Bisnis.com, JAKARTA - Kementerian Kelautan dan Perikanan meluncurkan basis data perikanan tangkap dan sertifikasi hasil tangkapan ikan secara terintegrasi untuk mencegah penangkapan ikan ilegal dan memperlancar ekspor ke Eropa.
Menteri KKP Sharif Cicip Sutardjo menuturkan tuntutan pasar global terhadap kualitas dan keamanan pangan produk perikanan semakin ketat.
Selain standar kualitas, negara eksportir harus menjamin produk bebas dari kegiatan penangkapan ikan ilegal.

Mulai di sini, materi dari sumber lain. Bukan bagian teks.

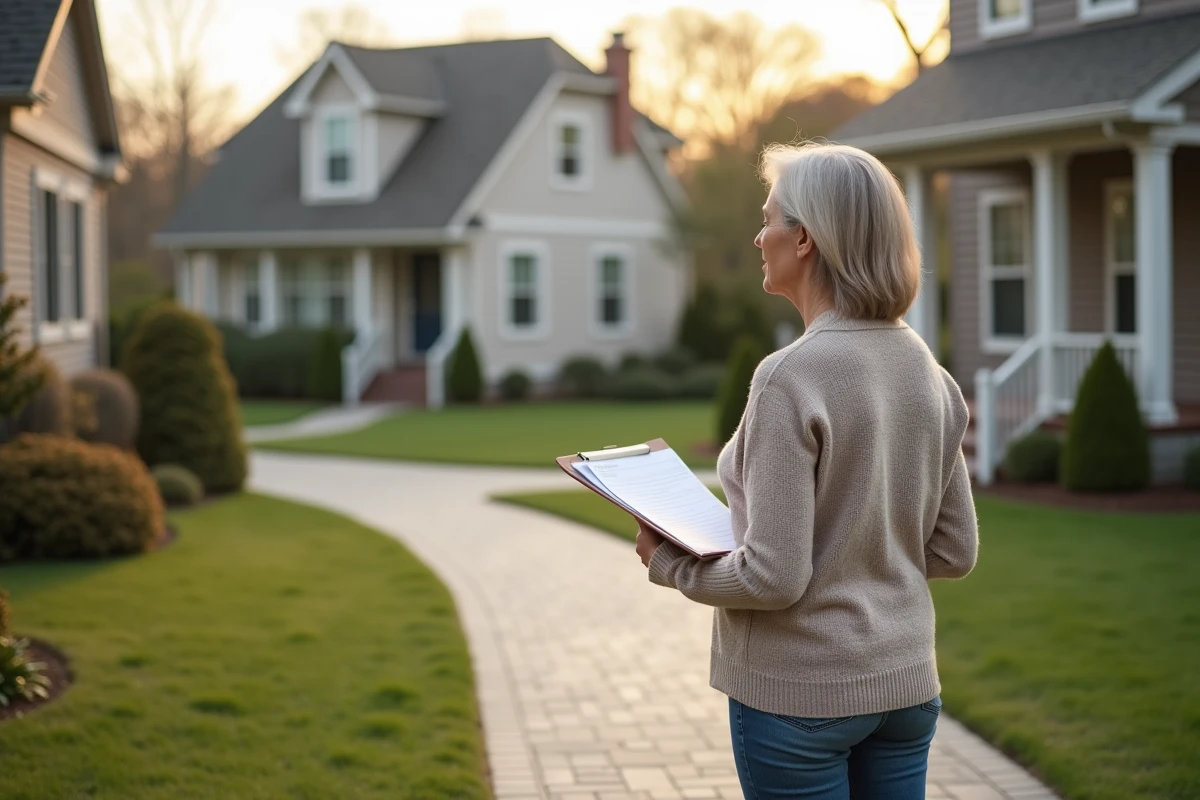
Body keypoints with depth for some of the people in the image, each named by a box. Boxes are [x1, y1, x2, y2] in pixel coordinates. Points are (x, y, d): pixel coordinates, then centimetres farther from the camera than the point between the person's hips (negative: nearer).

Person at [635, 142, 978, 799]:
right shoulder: (924, 368, 2)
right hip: (905, 681, 7)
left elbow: (774, 577, -20)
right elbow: (954, 550, 8)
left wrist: (669, 563, -5)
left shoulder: (791, 377, -19)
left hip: (799, 695, -7)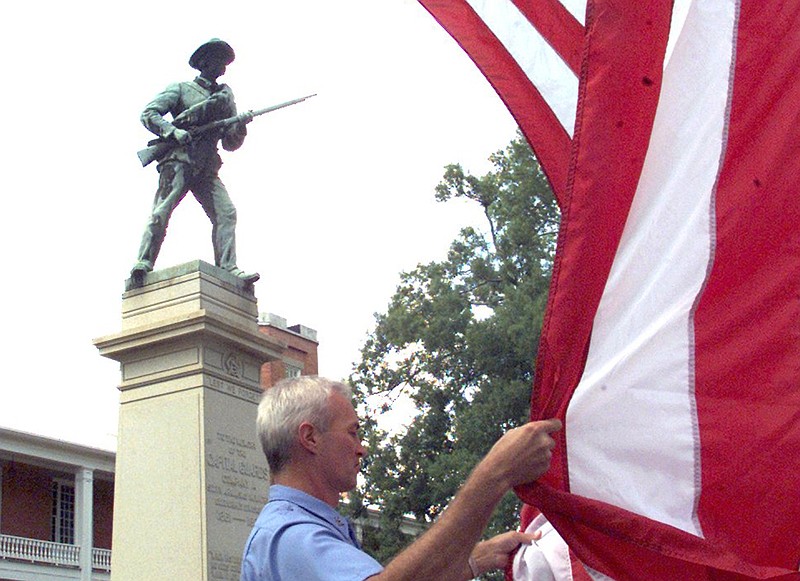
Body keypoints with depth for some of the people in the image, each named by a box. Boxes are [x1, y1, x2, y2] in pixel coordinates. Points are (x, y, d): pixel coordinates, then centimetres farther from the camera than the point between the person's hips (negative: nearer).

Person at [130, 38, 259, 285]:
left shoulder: (225, 96, 22)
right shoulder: (182, 88, 10)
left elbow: (230, 144, 20)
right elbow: (149, 114, 1)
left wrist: (241, 126, -2)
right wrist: (173, 131, -15)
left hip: (207, 169, 4)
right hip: (179, 161, -4)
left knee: (226, 212, -12)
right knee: (161, 213, -14)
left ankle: (228, 269, -14)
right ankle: (143, 264, -9)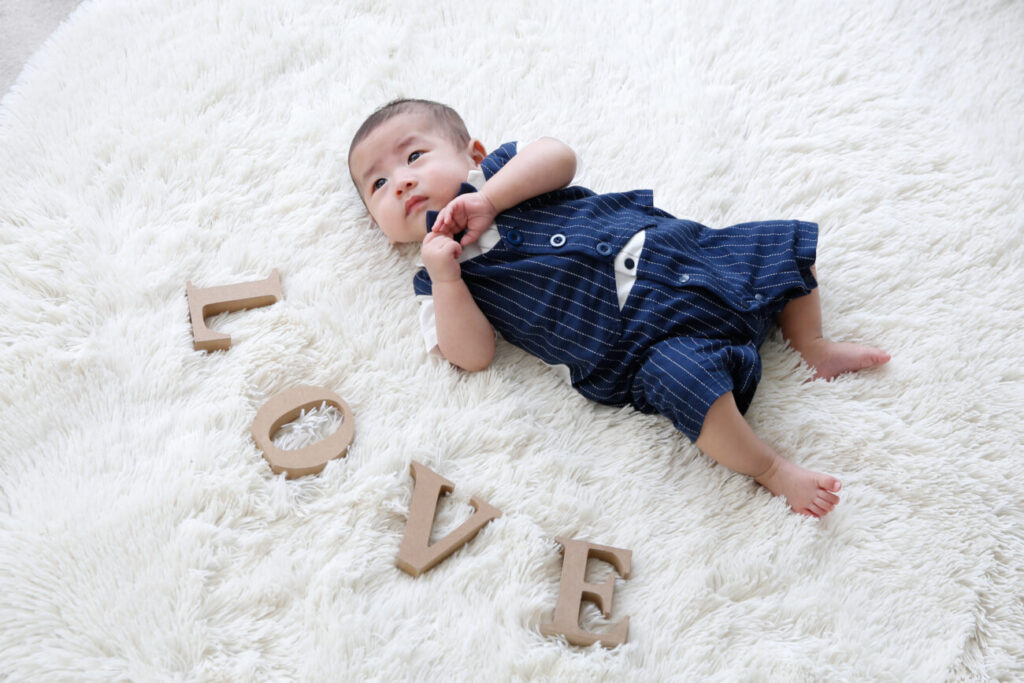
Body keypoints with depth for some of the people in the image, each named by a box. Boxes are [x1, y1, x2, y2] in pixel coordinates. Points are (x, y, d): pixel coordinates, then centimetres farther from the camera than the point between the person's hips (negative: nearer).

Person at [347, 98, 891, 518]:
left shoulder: (496, 171, 15)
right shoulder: (436, 280, 9)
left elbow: (558, 157, -4)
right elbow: (474, 355, -3)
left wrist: (487, 199, -13)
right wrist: (444, 276, -15)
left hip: (668, 244, 4)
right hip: (640, 333, -4)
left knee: (789, 246, 3)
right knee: (688, 380, -33)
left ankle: (813, 345, 21)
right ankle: (770, 469, -14)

"Tuntutan pasar terkait keabsahan produk perikanan merupakan hal yang wajar. Karena ikan walaupun produk renewable, tetapi kalau tidak dikelola dengan praktik penangkapan yang berkelanjutan bisa terancam punah, seperti northen blue fin tuna dan ikan cod di New England Amerika Serikat," kata Sharif di kantornya, Selasa (19/11/2013).

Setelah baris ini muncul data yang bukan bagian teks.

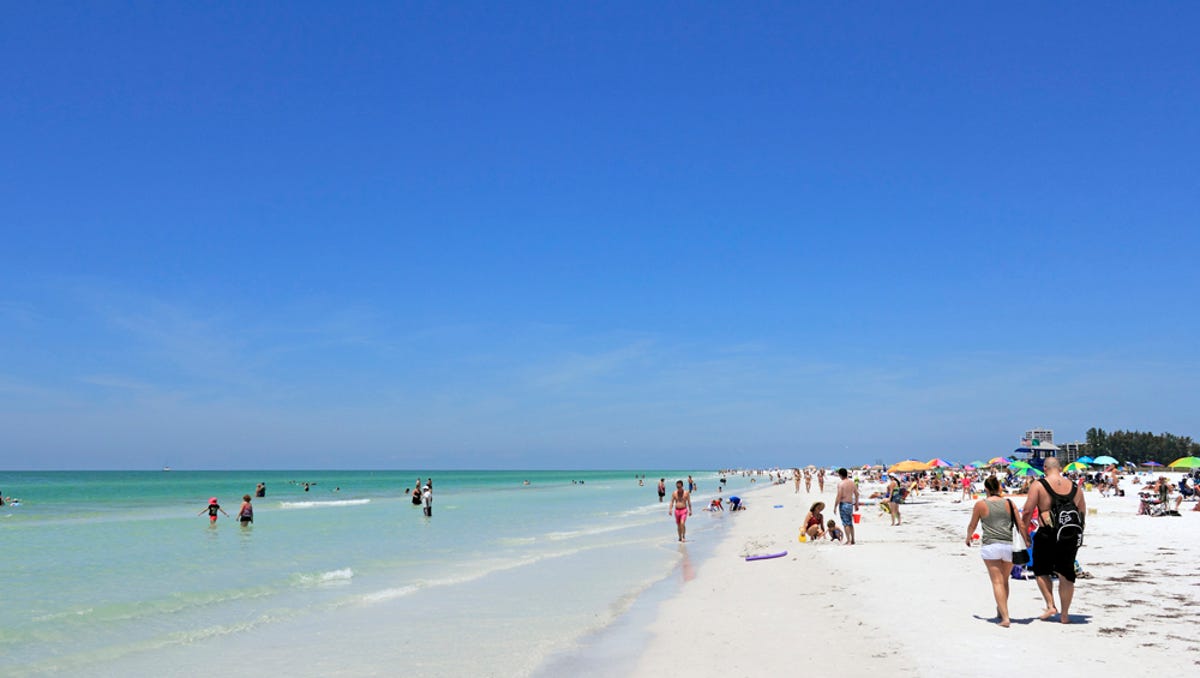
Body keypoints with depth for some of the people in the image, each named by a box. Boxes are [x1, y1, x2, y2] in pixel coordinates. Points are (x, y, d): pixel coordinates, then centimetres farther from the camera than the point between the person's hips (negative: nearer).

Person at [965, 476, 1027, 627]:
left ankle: (1005, 617, -14)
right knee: (1004, 580, 20)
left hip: (990, 546, -3)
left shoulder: (980, 504, 1)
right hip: (1008, 546, 3)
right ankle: (1001, 610, 33)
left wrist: (968, 537, 29)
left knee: (997, 582, -4)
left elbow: (972, 526, 10)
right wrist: (1027, 542, 15)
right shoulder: (1009, 504, 7)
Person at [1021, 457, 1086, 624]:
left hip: (1047, 534, -3)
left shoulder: (1038, 485, -4)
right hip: (1070, 536, 4)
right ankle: (1064, 615, 15)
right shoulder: (1074, 487, 8)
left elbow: (1027, 512, -8)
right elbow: (1083, 513, 16)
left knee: (1041, 571, 14)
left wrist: (1024, 531, 3)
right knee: (1066, 575, 10)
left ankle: (1050, 605, 2)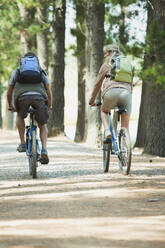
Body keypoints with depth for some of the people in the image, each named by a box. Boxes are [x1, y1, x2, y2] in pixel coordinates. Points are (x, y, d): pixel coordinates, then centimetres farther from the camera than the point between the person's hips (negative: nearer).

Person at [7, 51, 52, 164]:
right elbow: (48, 90, 22)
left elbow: (9, 92, 32)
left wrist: (11, 106, 48)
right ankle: (44, 149, -3)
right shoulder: (42, 72, 31)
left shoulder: (17, 71, 32)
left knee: (20, 117, 33)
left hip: (22, 97, 0)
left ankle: (22, 143, 19)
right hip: (39, 97, 0)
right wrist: (49, 106, 35)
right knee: (43, 126, 19)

Direktur Jenderal Perikanan Tangkap KKP Gellwyn Jusuf mengatakan beberapa negara importir, seperti Uni Eropa, kini mewajibkan ketelusuran asal ikan dan legalitas hasil perikanan yang masuk ke pasarnya.
"Untuk ekpor, legalitas ikan harus didasarkan pada country origin dan harus dipastikan bukan berasal dari IUU fishing. Indonesia sekarang perbaiki Sertifikasi Hasil Tangkapan Ikan (SHTI) untuk menjamin traceability," ujarnya.
Selain memperbaiki SHTI, lanjutnya, Indonesia kini meluncurkan basis data perikanan tangkap yang terintegrasi (database sharing system/DSS).
Basis data ini mencakup informasi logbook kapal penangkapan, regional fisheries management organization (RFMO), surat persetujuan berlayar (SPB), dan surat layak operasi (SLO). DSS juga menyajikan pemantauan kapal perikanan tangkap dengan menggunakan vessel monitoring system (VMS).
"Jadi aktivitas penangkapan ikan dipantau dengan ketat dengan data-data yang lebih valid, ini bisa cegah IUU fishing," kata Gellwyn.